Funny Games

(Michael Haneke, Austria, 1997)


Austrian director Michael Haneke (Benny’s Video, 1992) is among art cinema’s severest conceptualists.

Like some unholy amalgam of Peter Greenaway and Paul Cox, Haneke is unstinting in his contempt for conventional Hollywood entertainment – and in his search for newer, more challenging and intellectually engaging forms of film narrative.

What sets Haneke apart from his equally stringent and moralistic neighbours in world cinema is his willingness to mimic what he most hates – and thereby to address and attack the monster of mass culture from right inside the belly of the beast.

The striking Funny Games is Haneke’s professorial pastiche of a typically ultra-violent modern thriller.

In outline – and sometimes in essence – it is little different from dozens of bare, chilling psycho-slasher films made over the preceding twenty years. Two baby-faced, fastidious young men, Peter (Frank Giering) and Paul (Arno Frisch), disrupt the holiday idyll of Anna (Susanne Lothar), Georg (Ulrich Mühe) and their young son Georgie (Stefan Clapczynski).

__Supplied records__
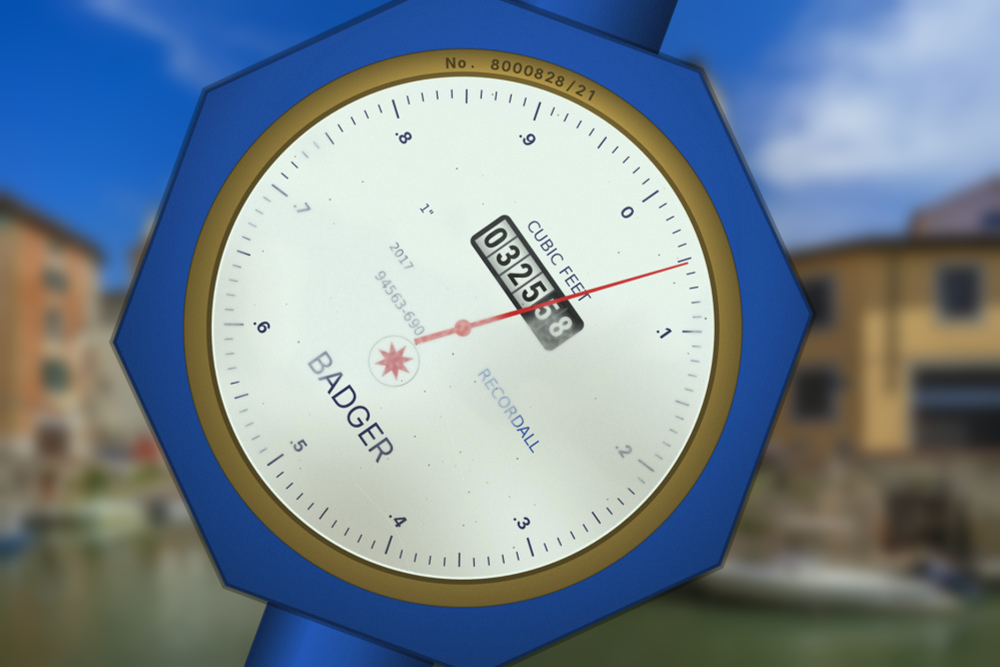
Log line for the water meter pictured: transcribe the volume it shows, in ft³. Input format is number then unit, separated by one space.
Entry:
---
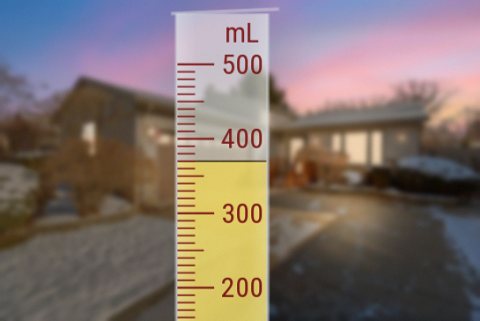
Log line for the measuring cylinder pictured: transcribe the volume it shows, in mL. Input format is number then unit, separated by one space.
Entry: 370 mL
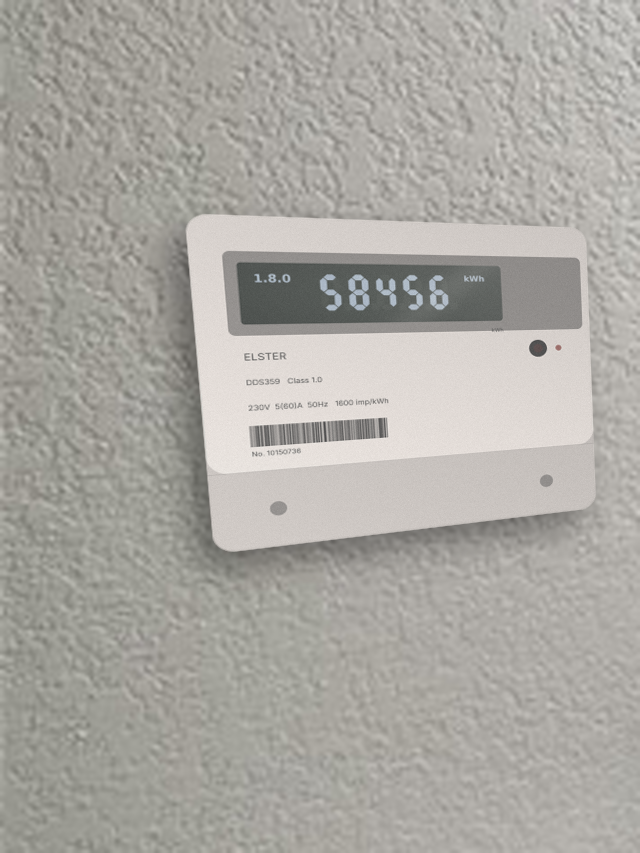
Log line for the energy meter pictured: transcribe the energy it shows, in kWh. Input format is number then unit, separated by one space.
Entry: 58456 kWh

__Work instructions__
a. Decide whether each statement agrees with the Funny Games review, answering yes or no and quoting the words of the review that settle it: (i) Haneke's film Benny's Video came out in 1992; (ii) Funny Games was made in Germany; (iii) Arno Frisch plays Peter.
b. How many lines of the records contain the word "Input"? Give only the number.
The records are unrelated to the film review.

__Per-task outputs__
a.
(i) Yes: "(Benny’s Video, 1992)"
(ii) No: "(Michael Haneke, Austria, 1997)"
(iii) No: "Peter (Frank Giering) and Paul (Arno Frisch)"

b. 3